Les demandeurs invoquent, à l’appui de leur pourvoi, un moyen de cassation.
Le dossier a été communiqué au procureur général.
Sur le rapport de M. Alt, conseiller, les observations de la SAS Hannotin Avocats, avocat de M. et Mme [G], de la SCP Foussard et Froger, avocat du directeur régional des finances publiques de Provence-Alpes-Côte d’Azur et du département des Bouches-du-Rhône et du directeur général des finances publiques, après débats en l’audience publique du 17 septembre 2024 où étaient présents M. Vigneau, président, M. Alt, conseiller rapporteur, M. Ponsot, conseiller doyen, et Mme Bendjebbour, greffier de chambre,
la chambre commerciale, financière et économique de la Cour de cassation, composée des président et conseillers précités, après en avoir délibéré conformément à la loi, a rendu le présent arrêt.

> [Données fournies]:
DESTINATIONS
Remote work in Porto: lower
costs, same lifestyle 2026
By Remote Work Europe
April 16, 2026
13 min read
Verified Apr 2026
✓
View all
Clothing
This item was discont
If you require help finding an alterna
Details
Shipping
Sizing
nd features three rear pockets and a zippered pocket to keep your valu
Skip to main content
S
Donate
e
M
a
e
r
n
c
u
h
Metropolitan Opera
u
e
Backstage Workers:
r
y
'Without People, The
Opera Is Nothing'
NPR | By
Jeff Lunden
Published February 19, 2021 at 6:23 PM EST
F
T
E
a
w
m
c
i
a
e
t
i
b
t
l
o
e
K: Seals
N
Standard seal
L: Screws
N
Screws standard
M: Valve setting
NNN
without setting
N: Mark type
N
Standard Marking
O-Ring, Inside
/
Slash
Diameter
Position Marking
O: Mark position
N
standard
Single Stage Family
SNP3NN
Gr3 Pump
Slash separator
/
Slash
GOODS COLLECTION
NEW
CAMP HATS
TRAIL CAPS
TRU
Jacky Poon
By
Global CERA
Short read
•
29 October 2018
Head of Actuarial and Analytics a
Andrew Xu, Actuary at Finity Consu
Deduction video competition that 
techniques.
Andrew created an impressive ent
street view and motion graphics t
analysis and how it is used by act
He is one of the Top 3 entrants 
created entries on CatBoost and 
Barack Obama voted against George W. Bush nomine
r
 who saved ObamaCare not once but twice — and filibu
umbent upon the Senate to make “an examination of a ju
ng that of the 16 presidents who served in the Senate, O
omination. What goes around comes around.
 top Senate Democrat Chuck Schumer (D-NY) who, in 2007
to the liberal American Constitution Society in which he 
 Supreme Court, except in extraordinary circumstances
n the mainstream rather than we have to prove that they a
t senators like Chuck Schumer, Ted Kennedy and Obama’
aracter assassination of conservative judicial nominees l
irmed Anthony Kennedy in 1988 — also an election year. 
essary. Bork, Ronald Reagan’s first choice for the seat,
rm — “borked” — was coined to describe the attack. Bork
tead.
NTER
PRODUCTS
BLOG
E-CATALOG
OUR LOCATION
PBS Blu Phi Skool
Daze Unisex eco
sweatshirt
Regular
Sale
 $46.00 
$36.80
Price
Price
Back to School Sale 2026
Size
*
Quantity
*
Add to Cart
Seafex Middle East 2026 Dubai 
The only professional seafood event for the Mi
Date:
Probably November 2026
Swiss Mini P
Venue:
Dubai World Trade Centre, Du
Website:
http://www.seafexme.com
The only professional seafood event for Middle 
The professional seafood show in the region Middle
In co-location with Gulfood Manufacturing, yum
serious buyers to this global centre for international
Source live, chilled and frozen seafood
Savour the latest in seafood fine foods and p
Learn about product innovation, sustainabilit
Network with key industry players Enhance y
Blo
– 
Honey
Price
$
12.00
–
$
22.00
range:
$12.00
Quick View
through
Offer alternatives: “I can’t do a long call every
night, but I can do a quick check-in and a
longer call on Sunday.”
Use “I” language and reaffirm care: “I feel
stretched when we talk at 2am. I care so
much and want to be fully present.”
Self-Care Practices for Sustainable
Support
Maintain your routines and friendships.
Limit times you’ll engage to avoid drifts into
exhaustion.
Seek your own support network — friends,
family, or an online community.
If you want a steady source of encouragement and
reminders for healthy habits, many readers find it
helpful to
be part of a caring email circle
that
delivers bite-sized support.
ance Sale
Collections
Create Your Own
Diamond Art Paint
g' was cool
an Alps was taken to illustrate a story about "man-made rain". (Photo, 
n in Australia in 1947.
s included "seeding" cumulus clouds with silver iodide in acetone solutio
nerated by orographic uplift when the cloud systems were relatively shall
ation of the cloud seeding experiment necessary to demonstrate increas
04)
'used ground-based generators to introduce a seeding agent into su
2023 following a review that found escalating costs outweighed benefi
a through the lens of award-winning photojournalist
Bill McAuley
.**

> [Travail demandé]:
1 > Recopiez fidèlement l’arrêt de la Cour de cassation depuis « Les demandeurs invoquent, à » jusqu’à « le présent arrêt. » inclus.
2 > Répondez à ces questions sur l’arrêt de la Cour de cassation :
(a) À qui le dossier a-t-il été communiqué ?
(b) À quelle date l’audience publique s’est-elle tenue ?
(c) Qui présidait l’audience ?
3 > Prolongez l’arrêt de la Cour de cassation au-delà de sa dernière phrase.

> [Réponses attendues]:
1 >
Les demandeurs invoquent, à l’appui de leur pourvoi, un moyen de cassation.
Le dossier a été communiqué au procureur général.
Sur le rapport de M. Alt, conseiller, les observations de la SAS Hannotin Avocats, avocat de M. et Mme [G], de la SCP Foussard et Froger, avocat du directeur régional des finances publiques de Provence-Alpes-Côte d’Azur et du département des Bouches-du-Rhône et du directeur général des finances publiques, après débats en l’audience publique du 17 septembre 2024 où étaient présents M. Vigneau, président, M. Alt, conseiller rapporteur, M. Ponsot, conseiller doyen, et Mme Bendjebbour, greffier de chambre,
la chambre commerciale, financière et économique de la Cour de cassation, composée des président et conseillers précités, après en avoir délibéré conformément à la loi, a rendu le présent arrêt.

2 >
(a) Au procureur général.
(b) Le 17 septembre 2024.
(c) M. Vigneau.

3 >
2. Considérant que la société Finaréa Nap n’avait pas cette qualité, de sorte que M. et Mme [G] ne pouvaient prétendre à l’avantage en cause, l’administration fiscale leur a adressé une proposition de rectification.
3. Après rejet de sa réclamation contentieuse, M. et Mme [G] ont assigné l’administration fiscale afin d’obtenir la décharge des impositions réclamées.
Examen du moyen
Sur le moyen, pris en sa première branche
En application de l’article 1014 alinéa 2 du code de procédure civile, il n’y a pas lieu de statuer par une décision spécialement motivée sur ce grief, qui n’est manifestement pas de nature à entraîner la cassation.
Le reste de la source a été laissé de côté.